SOME DEVICES USED IN IRREALISM
1) Revolt of the means: We approach our everyday world in a
very instrumental fashion, which is to say that we see the
objects and institutions around us as a means to an end.
Thus when I sit down to write something with a pen and paper
I fully expect the pen to serve that purpose, unless of
course it's somehow broken or out of ink. But if it's in
perfect working order, and simply refuses to write for
reasons of its own or willfully transforms itself into
something different that will not serve my purpose (perhaps
a pencil when I must sign a legal document), then I have
been plunged into the fantastic since, as Sartre says, "the
fantastic is the revolt of means against ends." Examples:
insolence of the nose in Gogol's The Nose; the tea party
that refuses to be a tea party (Alice in Wonderland); the
legal and bureaucratic processes that, in The Trial and The
Castle, not only refuse to serve the applicants, but
subsume them.
2) Instrumentality: When we are dreaming all of the objects
and people in the dream are invested and instrumental to the
dream -- even the ringing of the clock's alarm is a part of
the dream until we wake up, and it's only when we realize
that the alarm is "neutral matter" (that is, independent of
the dream) that we realize that we have been dreaming. The
irreal work must, like the dream, create a totality of the
irreal in which all objects must be integral to its
illusions. It is therefore not possible for, let's say,
K. in The Trial to look on something or someone as a
"neutral" or impassive object. If he did, it would mean
that such things had their own independent reality and that
K. could potentially escape to that normalizing reality,
which would destroy the irreal effect.
3) Authorial distance, or reticence: the author gives only
very limited descriptions of people and surroundings,
leaving the rest to the reader's imagination. This more
closely approximates the dream state, since the background
and physical details in a dream are usually assumed rather
then displayed in detail. Kafka especially utilized this,
and it was one of his stylistic points of departure from the
richly descriptive expressionism that so many of his contemporaries utilized.

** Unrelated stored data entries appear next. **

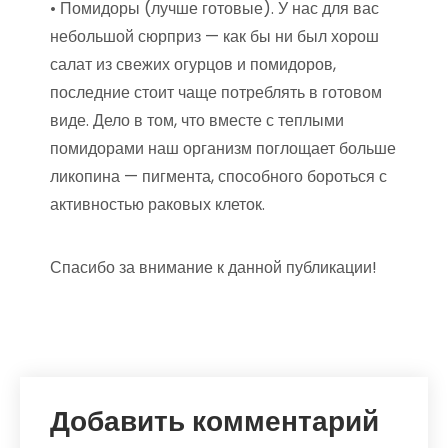
• Помидоры (лучше готовые). У нас для вас
небольшой сюрприз — как бы ни был хорош
салат из свежих огурцов и помидоров,
последние стоит чаще потреблять в готовом
виде. Дело в том, что вместе с теплыми
помидорами наш организм поглощает больше
ликопина — пигмента, способного бороться с
активностью раковых клеток.
Спасибо за внимание к данной публикации!
Добавить комментарий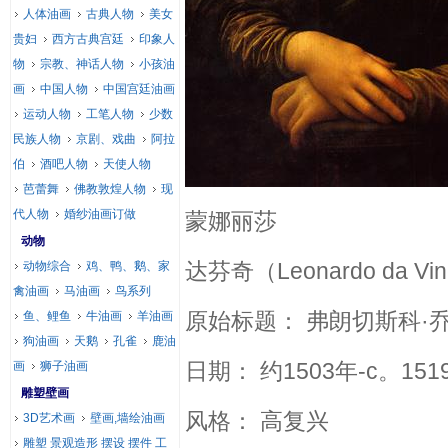
人体油画
古典人物
美女
贵妇
西方古典宫廷
印象人
物
宗教、神话人物
小孩油
画
中国人物
中国宫廷油画
运动人物
工笔人物
少数
民族人物
京剧、戏曲
阿拉
伯
酒吧人物
天使人物
芭蕾舞
佛教敦煌人物
现
代人物
婚纱油画订做
蒙娜丽莎
动物
达芬奇（Leonardo da Vin
动物综合
鸡、鸭、鹅、家
禽油画
马油画
鸟系列
原始标题： 弗朗切斯科·
鱼、鲤鱼
牛油画
羊油画
狗油画
天鹅
孔雀
鹿油
日期： 约1503年-c。1
画
狮子油画
雕塑壁画
风格： 高复兴
3D艺术画
壁画,墙绘油画
雕塑 景观造形 摆设 摆件 工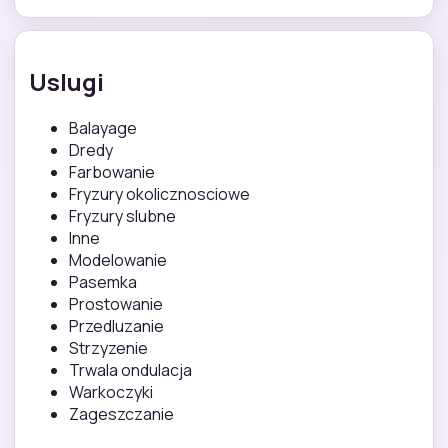
Uslugi
Balayage
Dredy
Farbowanie
Fryzury okolicznosciowe
Fryzury slubne
Inne
Modelowanie
Pasemka
Prostowanie
Przedluzanie
Strzyzenie
Trwala ondulacja
Warkoczyki
Zageszczanie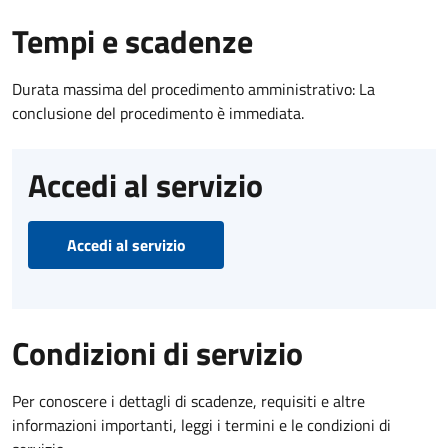
Tempi e scadenze
Durata massima del procedimento amministrativo: La
conclusione del procedimento è immediata.
Accedi al servizio
Accedi al servizio
Condizioni di servizio
Per conoscere i dettagli di scadenze, requisiti e altre
informazioni importanti, leggi i termini e le condizioni di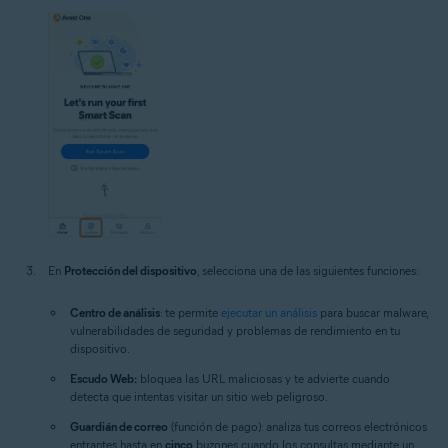
En
Protección del dispositivo
, selecciona una de las siguientes funciones:
Centro de análisis
: te permite
ejecutar un análisis
para buscar malware,
vulnerabilidades de seguridad y problemas de rendimiento en tu
dispositivo.
Escudo Web:
bloquea las URL maliciosas y te advierte cuando
detecta que intentas visitar un sitio web peligroso.
Guardián de correo
(función de pago): analiza tus correos electrónicos
entrantes hasta en
cinco
buzones cuando los consultas mediante un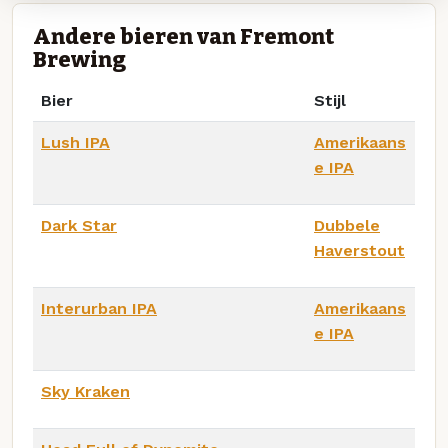
Andere bieren van Fremont
Brewing
Bier
Stijl
Lush IPA
Amerikaans
e IPA
Dark Star
Dubbele
Haverstout
Interurban IPA
Amerikaans
e IPA
Sky Kraken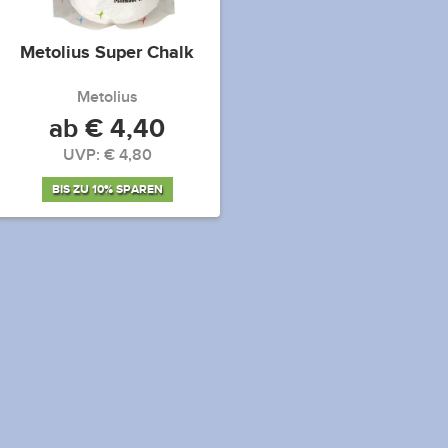
Metolius Super Chalk
Metolius
ab € 4,40
UVP: € 4,80
BIS ZU 10% SPAREN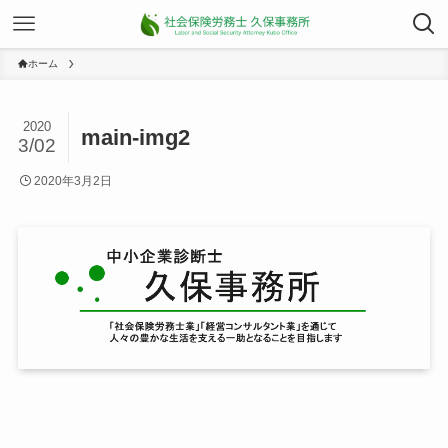
ホーム
2020
main-img2
3/02
2020年3月2日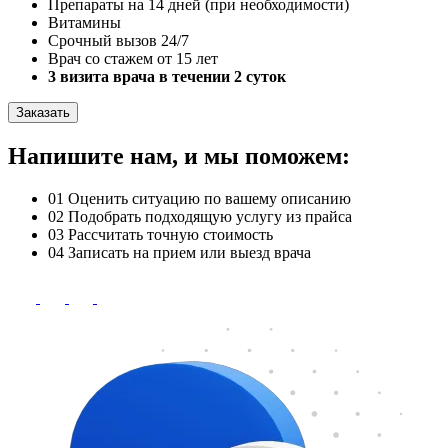
Препараты на 14 дней (при необходимости)
Витамины
Срочный вызов 24/7
Врач со стажем от 15 лет
3 визита врача в течении 2 суток
Заказать
Напишите нам, и мы поможем:
01
Оценить ситуацию по вашему описанию
02
Подобрать подходящую услугу из прайса
03
Рассчитать точную стоимость
04
Записать на прием или выезд врача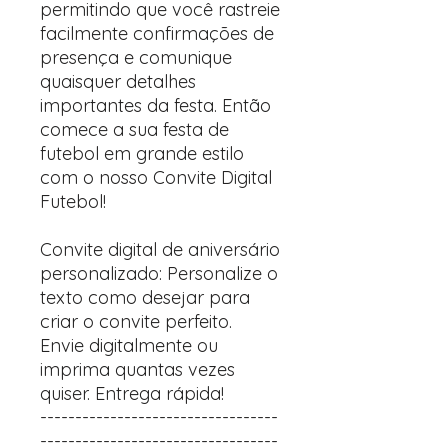
permitindo que você rastreie
facilmente confirmações de
presença e comunique
quaisquer detalhes
importantes da festa. Então
comece a sua festa de
futebol em grande estilo
com o nosso Convite Digital
Futebol!
Convite digital de aniversário
personalizado: Personalize o
texto como desejar para
criar o convite perfeito.
Envie digitalmente ou
imprima quantas vezes
quiser. Entrega rápida!
----------------------------------
----------------------------------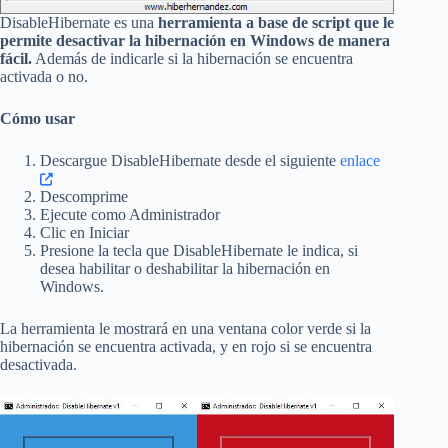
DisableHibernate es una
herramienta a base de script que le
permite desactivar la hibernación en Windows de manera
fácil.
Además de indicarle si la hibernación se encuentra
activada o no.
Cómo usar
Descargue DisableHibernate desde el siguiente
enlace
Descomprime
Ejecute como Administrador
Clic en Iniciar
Presione la tecla que DisableHibernate le indica, si
desea habilitar o deshabilitar la hibernación en
Windows.
La herramienta le mostrará en una ventana color verde si la
hibernación se encuentra activada, y en rojo si se encuentra
desactivada.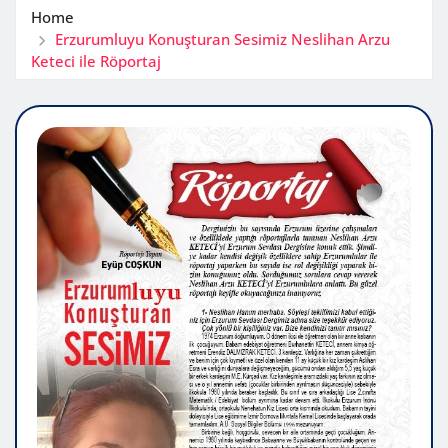
Home
Erzurumluyu Konuşturan Sesimiz Neslihan Arzu
Keteci ile Röportaj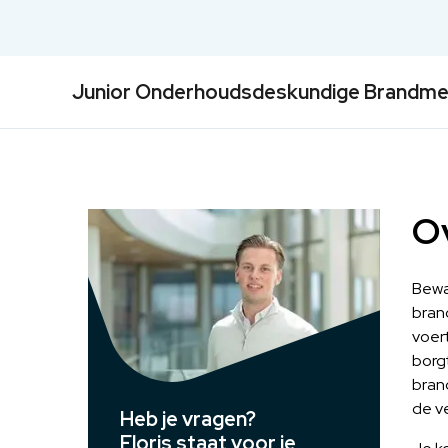
Junior Onderhoudsdeskundige Brandmeld
Ov
Bewa
bran
voer
borg
bran
de v
Heb je vragen?
Floris staat voor je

4) Intentional undermining of the conventions of realism
(verisimilitude): This can be accomplished in two ways.
The first involves the absence of psychological plausibility
of the characters (such plausibility could be considered to be the
foundation of realistic literature). An example of this is
the strange obsession of the protagonist in The Unconsoled
to fulfill the role others had laid out for him -- e.g., to
be the husband of a woman he doesn't know, and with whom
his only connection is that her father is the bellhop at the
hotel where he is staying, or to act as the arbiter of a
cultural dispute of which he knows nothing. The
second way to undermine realism is to subvert empirical
notions of cause and effect. Thus, if somebody were to lose
his or her nose, we would naturally expect in "realistic" fiction
for there to be grievous physical consequences (such as
bleeding). When no such thing happens, the seeming realism
of Gogol's story is undermined.
-- related genres of the unreal --
5) Free flights of fancy: Is similar to the fairy tale in
that the fantastic is present, the laws of physics are
ignored and yet none of the characters in the story feel the
fantastic to be strange or unusual. Is very dissimilar to
the fairy tale in that the reader feels the tension between
the real and the irreal. Thus, the flight of fancy does not
open with "Once upon a time..." nor use any of the accepted
conventions such as flying carpets, witches,
etc. which tell the reader it is a story that only inhabits
the fantastic. On the contrary, on one level they often
seem to be based in reality, such as Stanislaw Lem's Ijon
Tichy stories, which seem to be based on science, and yet
deliberately ignore science, or in Kublai Khan, where we are
left wondering, since Kublai Khan was a real historical
person who ruled over an empire, whether there really is a
"Xanadu" with a river named "Alph."
6) Narrative psychopathology: The story is from the
point-of-view of a narrator or protagonist who, however,
reflects (or may reflect) a psychopathological reality
such that the reader doesn't know what is and what isn't
"true" reality. Examples: Diary of a Madman, Expensive People,
Good Soldier Schweik.
7) Confrontation with the unknowable: The story, though
following the conventions of realism, confronts something (e.g. alien
civilization) which is so utterly alien to us and our
sensibilities that it appears to be
fantastic to the protagonist and the reader and remains so
throughout the work (Lem's Solaris, His Master's Voice,
Fiasco; Boris and Arkadii Strugatsky, Roadside Picnic).